Copy the entries exactly. Their pictures do not belong in the copy.

[Dataset entries]
╔══

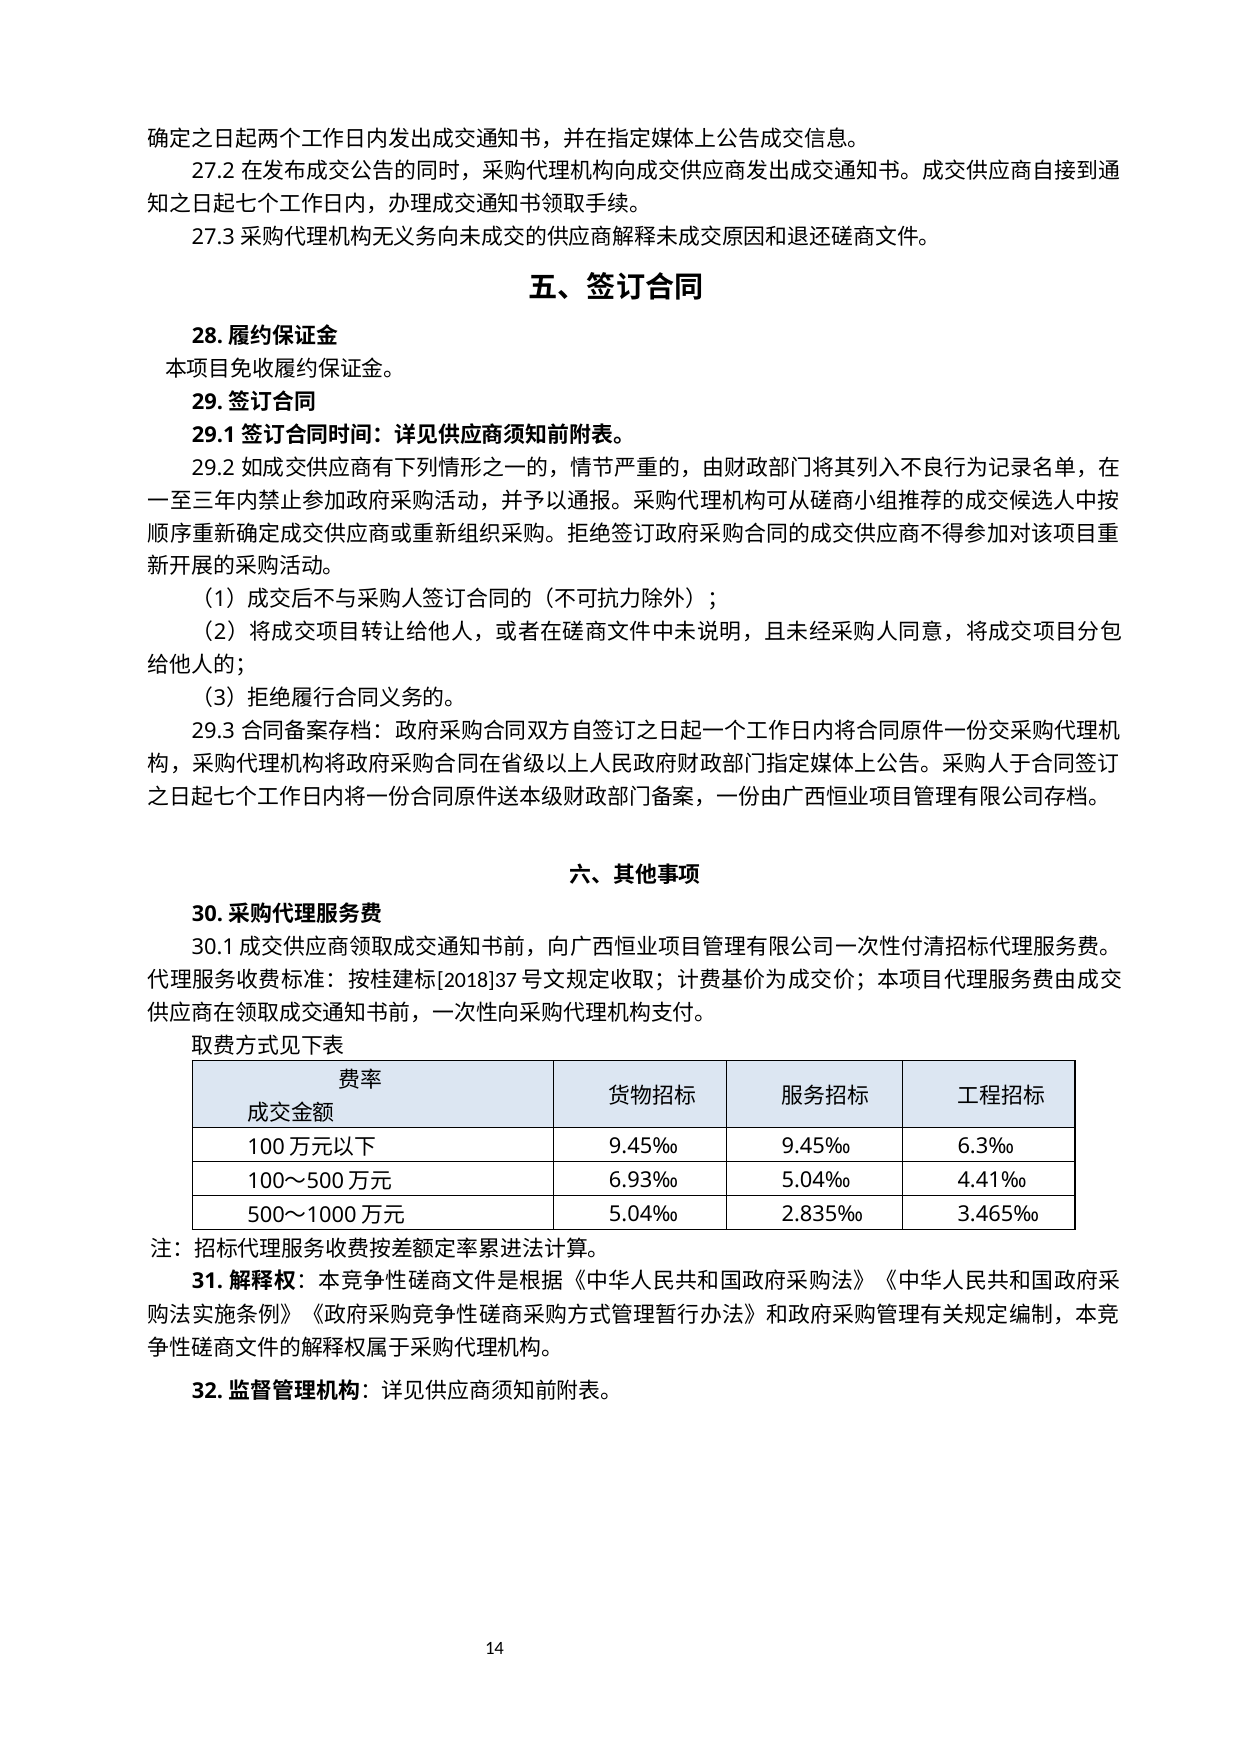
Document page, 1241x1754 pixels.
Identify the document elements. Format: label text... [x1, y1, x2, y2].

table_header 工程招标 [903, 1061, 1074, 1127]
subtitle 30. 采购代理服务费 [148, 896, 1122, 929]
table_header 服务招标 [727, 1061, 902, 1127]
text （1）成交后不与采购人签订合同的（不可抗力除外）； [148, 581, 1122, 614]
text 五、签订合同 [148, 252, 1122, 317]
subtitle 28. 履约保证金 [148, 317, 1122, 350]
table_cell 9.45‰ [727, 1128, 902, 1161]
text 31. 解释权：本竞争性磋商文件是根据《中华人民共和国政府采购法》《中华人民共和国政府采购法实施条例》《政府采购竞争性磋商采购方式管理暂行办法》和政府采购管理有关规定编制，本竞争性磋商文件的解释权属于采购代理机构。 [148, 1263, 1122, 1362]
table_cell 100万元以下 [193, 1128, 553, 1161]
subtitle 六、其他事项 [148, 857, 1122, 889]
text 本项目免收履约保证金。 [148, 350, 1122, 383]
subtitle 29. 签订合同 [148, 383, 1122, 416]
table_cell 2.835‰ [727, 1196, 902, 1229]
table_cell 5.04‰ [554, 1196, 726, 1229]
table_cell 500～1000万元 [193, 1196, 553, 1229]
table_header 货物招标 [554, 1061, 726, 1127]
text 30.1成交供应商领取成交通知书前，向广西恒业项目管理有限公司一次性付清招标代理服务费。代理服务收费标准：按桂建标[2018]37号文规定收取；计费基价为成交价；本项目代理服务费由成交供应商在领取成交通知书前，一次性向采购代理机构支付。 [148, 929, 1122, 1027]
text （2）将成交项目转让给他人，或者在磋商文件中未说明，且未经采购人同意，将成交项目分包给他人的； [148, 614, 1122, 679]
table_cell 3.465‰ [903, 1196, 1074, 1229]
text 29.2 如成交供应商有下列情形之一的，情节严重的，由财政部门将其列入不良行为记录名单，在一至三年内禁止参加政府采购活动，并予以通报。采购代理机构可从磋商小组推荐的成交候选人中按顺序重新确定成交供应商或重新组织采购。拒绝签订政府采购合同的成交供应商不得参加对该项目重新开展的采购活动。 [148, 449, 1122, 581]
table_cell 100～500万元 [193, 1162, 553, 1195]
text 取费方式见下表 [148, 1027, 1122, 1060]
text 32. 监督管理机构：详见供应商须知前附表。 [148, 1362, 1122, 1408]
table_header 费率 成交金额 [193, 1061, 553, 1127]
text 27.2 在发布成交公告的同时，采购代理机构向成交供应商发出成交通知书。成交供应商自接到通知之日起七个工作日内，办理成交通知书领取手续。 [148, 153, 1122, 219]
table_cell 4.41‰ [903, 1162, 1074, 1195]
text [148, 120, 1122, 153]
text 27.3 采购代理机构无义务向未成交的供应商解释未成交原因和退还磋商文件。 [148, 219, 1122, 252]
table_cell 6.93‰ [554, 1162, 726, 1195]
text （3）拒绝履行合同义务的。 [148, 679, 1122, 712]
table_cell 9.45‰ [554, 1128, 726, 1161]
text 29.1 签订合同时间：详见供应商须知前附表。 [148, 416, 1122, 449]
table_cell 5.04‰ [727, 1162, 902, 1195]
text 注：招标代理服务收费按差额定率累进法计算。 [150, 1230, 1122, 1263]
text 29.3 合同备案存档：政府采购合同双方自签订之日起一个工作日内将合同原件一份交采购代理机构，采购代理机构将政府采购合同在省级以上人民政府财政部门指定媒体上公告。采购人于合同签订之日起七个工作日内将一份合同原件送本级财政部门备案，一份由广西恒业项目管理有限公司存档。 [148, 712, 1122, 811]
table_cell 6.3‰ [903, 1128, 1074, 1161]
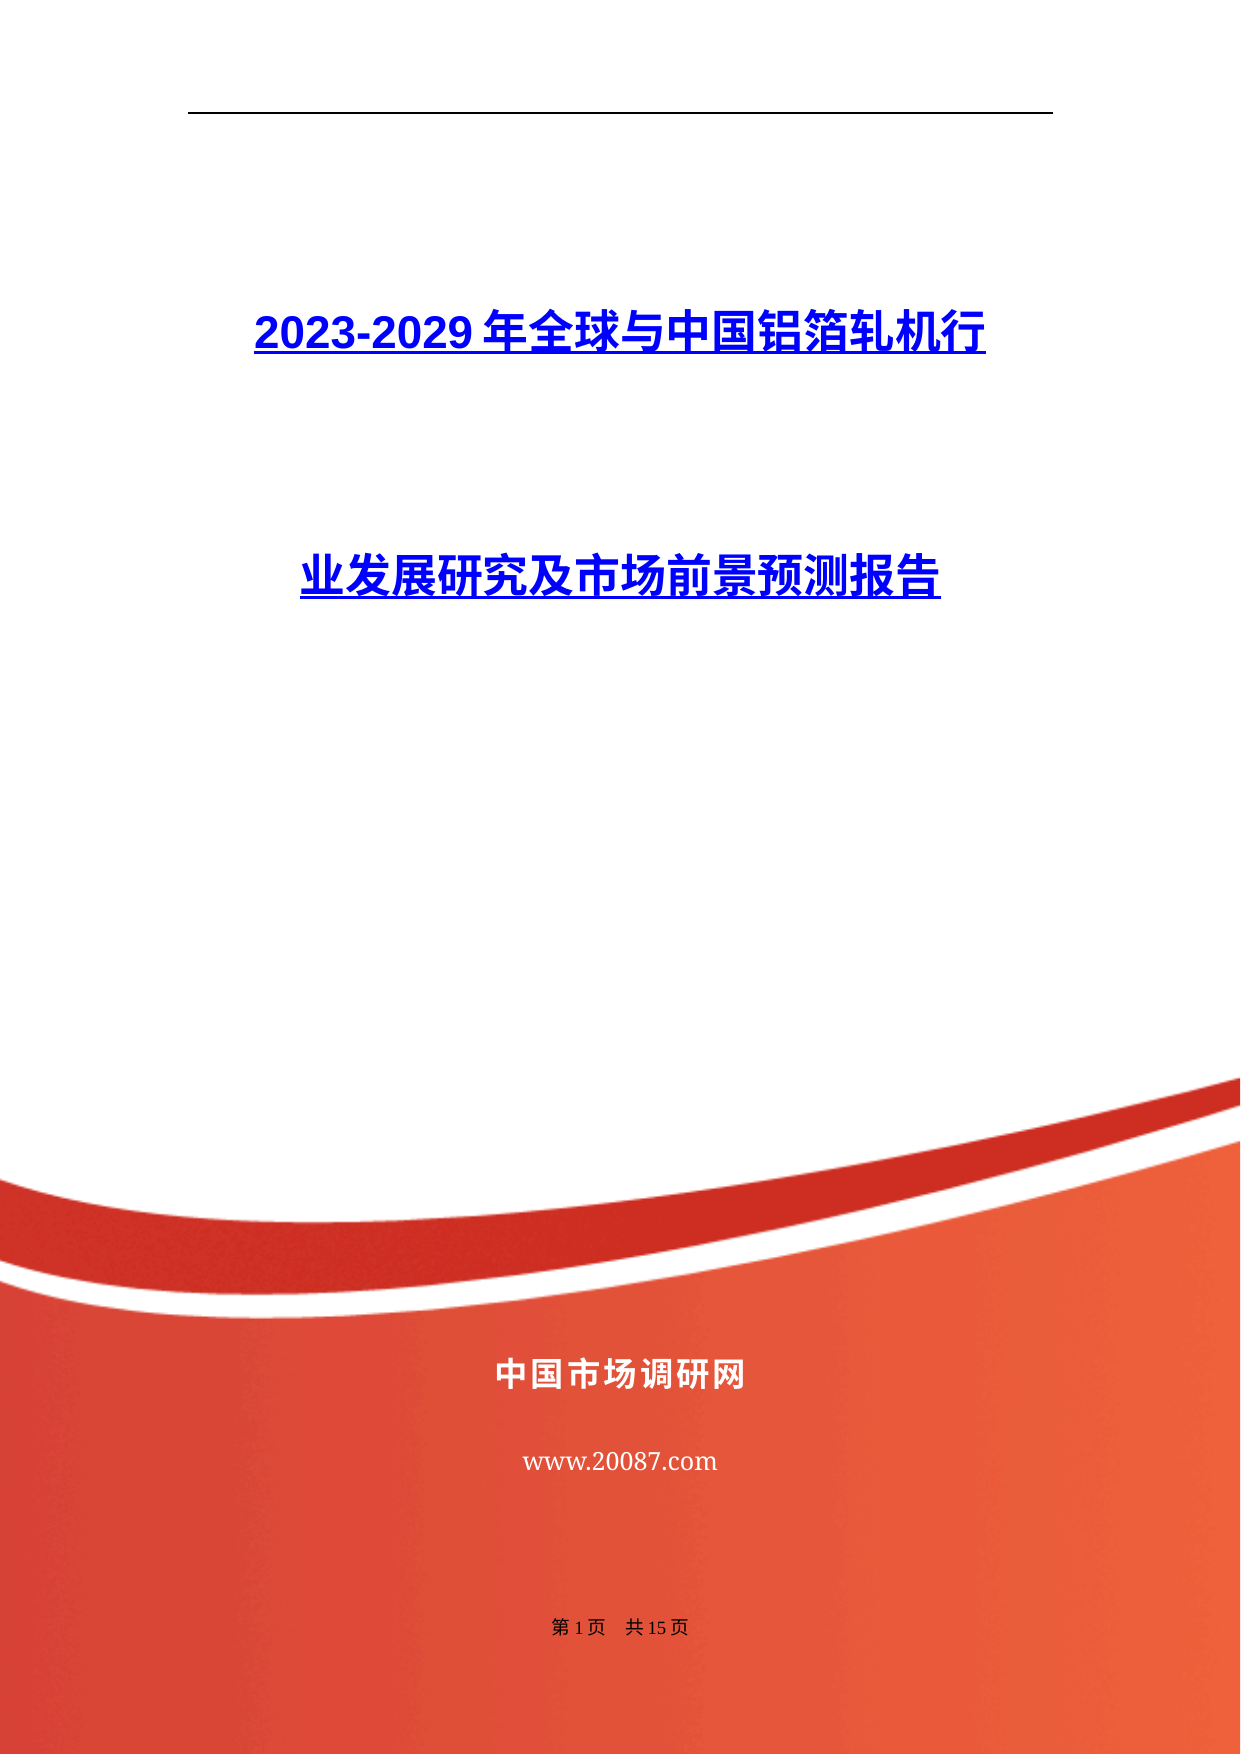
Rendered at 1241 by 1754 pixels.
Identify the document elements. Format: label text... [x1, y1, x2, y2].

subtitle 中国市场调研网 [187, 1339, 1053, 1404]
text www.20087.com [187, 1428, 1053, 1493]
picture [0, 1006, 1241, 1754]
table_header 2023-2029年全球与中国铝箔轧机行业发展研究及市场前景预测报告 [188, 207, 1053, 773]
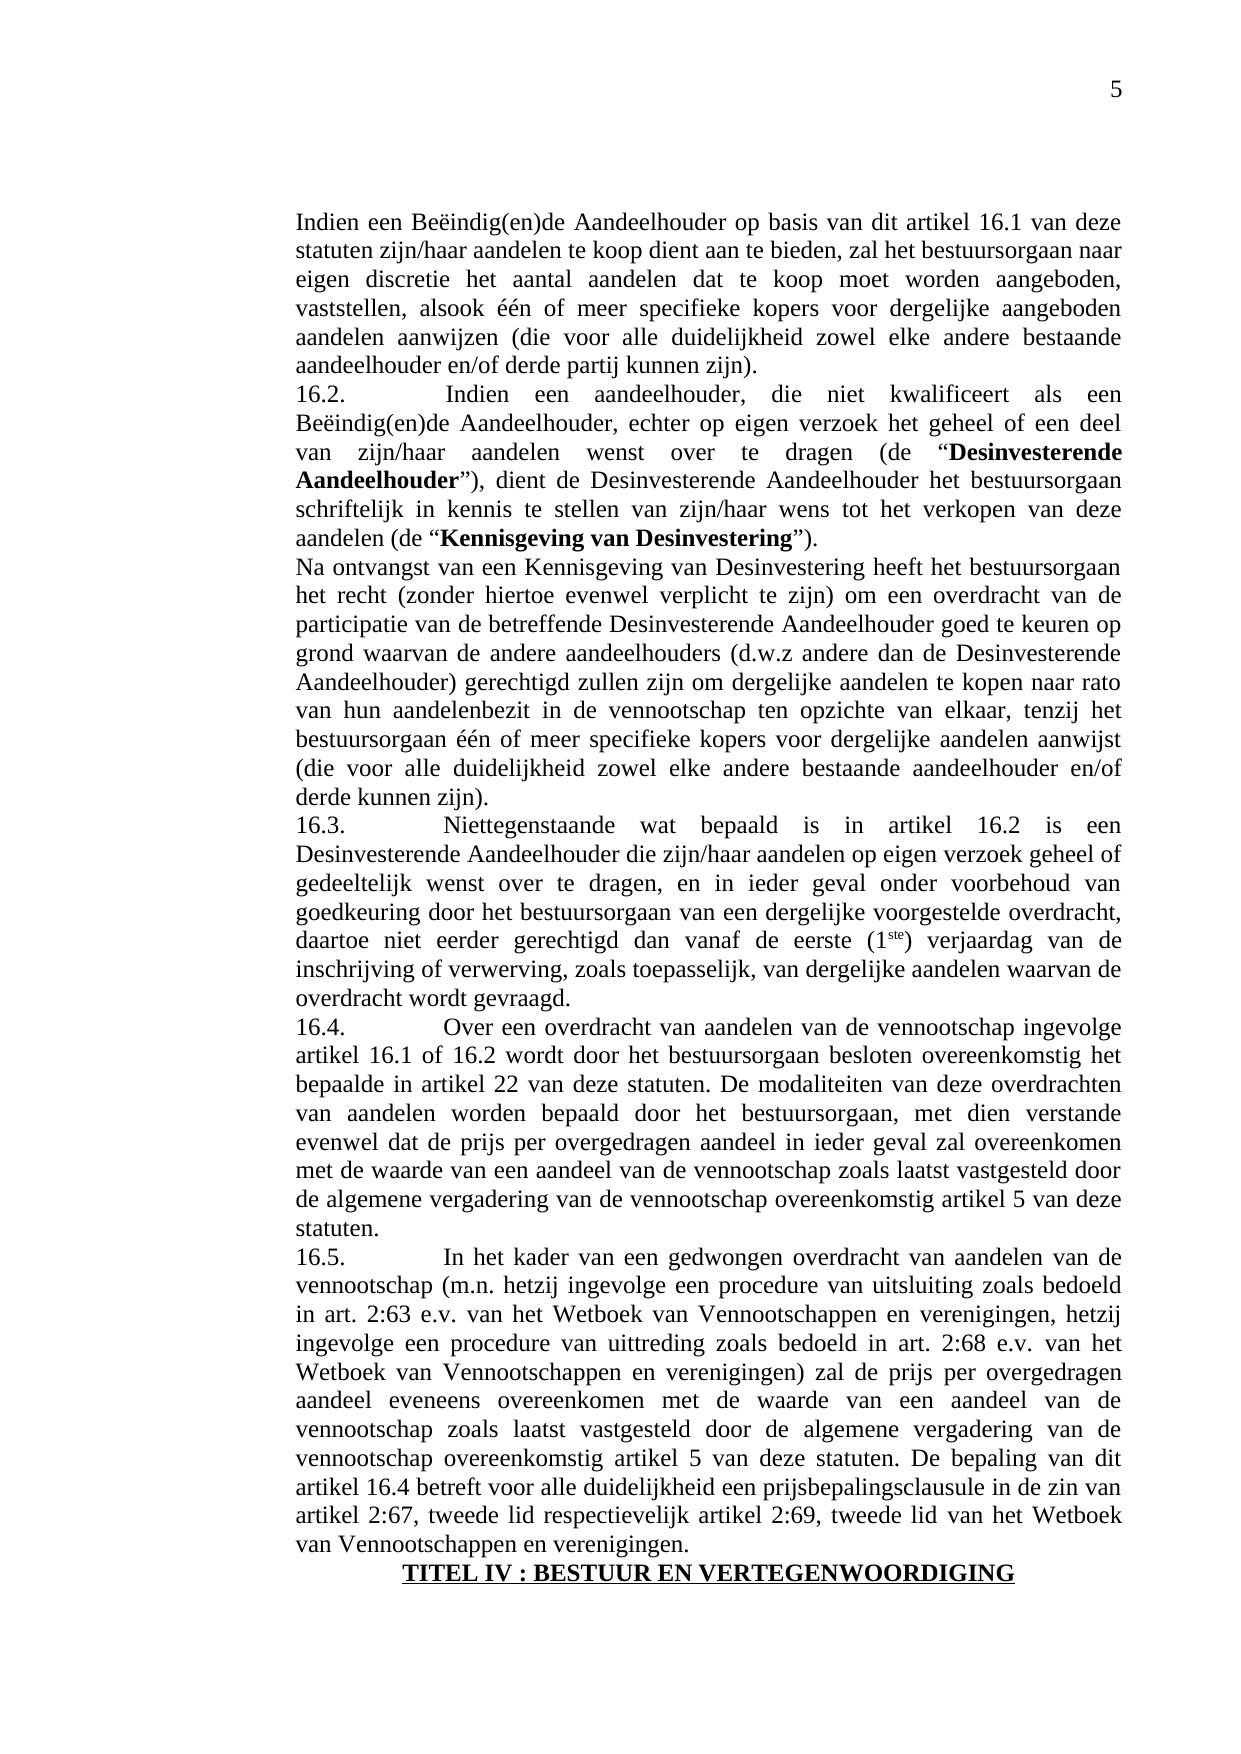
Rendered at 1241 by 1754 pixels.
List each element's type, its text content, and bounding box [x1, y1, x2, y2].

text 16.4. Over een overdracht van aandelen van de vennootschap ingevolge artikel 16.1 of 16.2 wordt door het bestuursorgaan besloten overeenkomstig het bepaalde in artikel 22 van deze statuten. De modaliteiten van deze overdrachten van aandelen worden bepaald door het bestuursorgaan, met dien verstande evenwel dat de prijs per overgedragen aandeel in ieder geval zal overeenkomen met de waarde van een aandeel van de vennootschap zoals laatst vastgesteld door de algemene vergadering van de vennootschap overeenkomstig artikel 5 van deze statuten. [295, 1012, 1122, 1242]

╚══

[Result for this task]
Document page, 1241x1754 pixels.
Identify the document elements. Format: label text... [x1, y1, x2, y2].

table_header 工程招标 [903, 1061, 1074, 1127]
subtitle 30. 采购代理服务费 [148, 896, 1122, 929]
table_header 服务招标 [727, 1061, 902, 1127]
text （1）成交后不与采购人签订合同的（不可抗力除外）； [148, 581, 1122, 614]
text 五、签订合同 [148, 252, 1122, 317]
subtitle 28. 履约保证金 [148, 317, 1122, 350]
table_cell 9.45‰ [727, 1128, 902, 1161]
text 31. 解释权：本竞争性磋商文件是根据《中华人民共和国政府采购法》《中华人民共和国政府采购法实施条例》《政府采购竞争性磋商采购方式管理暂行办法》和政府采购管理有关规定编制，本竞争性磋商文件的解释权属于采购代理机构。 [148, 1263, 1122, 1362]
table_cell 100万元以下 [193, 1128, 553, 1161]
subtitle 六、其他事项 [148, 857, 1122, 889]
text 本项目免收履约保证金。 [148, 350, 1122, 383]
subtitle 29. 签订合同 [148, 383, 1122, 416]
table_cell 2.835‰ [727, 1196, 902, 1229]
table_cell 5.04‰ [554, 1196, 726, 1229]
table_cell 500～1000万元 [193, 1196, 553, 1229]
table_header 货物招标 [554, 1061, 726, 1127]
text 30.1成交供应商领取成交通知书前，向广西恒业项目管理有限公司一次性付清招标代理服务费。代理服务收费标准：按桂建标[2018]37号文规定收取；计费基价为成交价；本项目代理服务费由成交供应商在领取成交通知书前，一次性向采购代理机构支付。 [148, 929, 1122, 1027]
text （2）将成交项目转让给他人，或者在磋商文件中未说明，且未经采购人同意，将成交项目分包给他人的； [148, 614, 1122, 679]
table_cell 3.465‰ [903, 1196, 1074, 1229]
text 29.2 如成交供应商有下列情形之一的，情节严重的，由财政部门将其列入不良行为记录名单，在一至三年内禁止参加政府采购活动，并予以通报。采购代理机构可从磋商小组推荐的成交候选人中按顺序重新确定成交供应商或重新组织采购。拒绝签订政府采购合同的成交供应商不得参加对该项目重新开展的采购活动。 [148, 449, 1122, 581]
table_cell 100～500万元 [193, 1162, 553, 1195]
text 取费方式见下表 [148, 1027, 1122, 1060]
text 32. 监督管理机构：详见供应商须知前附表。 [148, 1362, 1122, 1408]
table_header 费率 成交金额 [193, 1061, 553, 1127]
text 27.2 在发布成交公告的同时，采购代理机构向成交供应商发出成交通知书。成交供应商自接到通知之日起七个工作日内，办理成交通知书领取手续。 [148, 153, 1122, 219]
table_cell 4.41‰ [903, 1162, 1074, 1195]
text [148, 120, 1122, 153]
text 27.3 采购代理机构无义务向未成交的供应商解释未成交原因和退还磋商文件。 [148, 219, 1122, 252]
table_cell 6.93‰ [554, 1162, 726, 1195]
text （3）拒绝履行合同义务的。 [148, 679, 1122, 712]
table_cell 9.45‰ [554, 1128, 726, 1161]
text 29.1 签订合同时间：详见供应商须知前附表。 [148, 416, 1122, 449]
table_cell 5.04‰ [727, 1162, 902, 1195]
text 注：招标代理服务收费按差额定率累进法计算。 [150, 1230, 1122, 1263]
text 29.3 合同备案存档：政府采购合同双方自签订之日起一个工作日内将合同原件一份交采购代理机构，采购代理机构将政府采购合同在省级以上人民政府财政部门指定媒体上公告。采购人于合同签订之日起七个工作日内将一份合同原件送本级财政部门备案，一份由广西恒业项目管理有限公司存档。 [148, 712, 1122, 811]
table_cell 6.3‰ [903, 1128, 1074, 1161]
Rendered at 1241 by 1754 pixels.
Identify the document elements. Format: label text... [x1, y1, x2, y2].

subtitle 中国市场调研网 [187, 1339, 1053, 1404]
text www.20087.com [187, 1428, 1053, 1493]
picture [0, 1006, 1241, 1754]
table_header 2023-2029年全球与中国铝箔轧机行业发展研究及市场前景预测报告 [188, 207, 1053, 773]
Rendered at 1241 by 1754 pixels.
List each element's type, its text content, and bounding box [x1, y1, x2, y2].

text 16.4. Over een overdracht van aandelen van de vennootschap ingevolge artikel 16.1 of 16.2 wordt door het bestuursorgaan besloten overeenkomstig het bepaalde in artikel 22 van deze statuten. De modaliteiten van deze overdrachten van aandelen worden bepaald door het bestuursorgaan, met dien verstande evenwel dat de prijs per overgedragen aandeel in ieder geval zal overeenkomen met de waarde van een aandeel van de vennootschap zoals laatst vastgesteld door de algemene vergadering van de vennootschap overeenkomstig artikel 5 van deze statuten. [295, 1012, 1122, 1242]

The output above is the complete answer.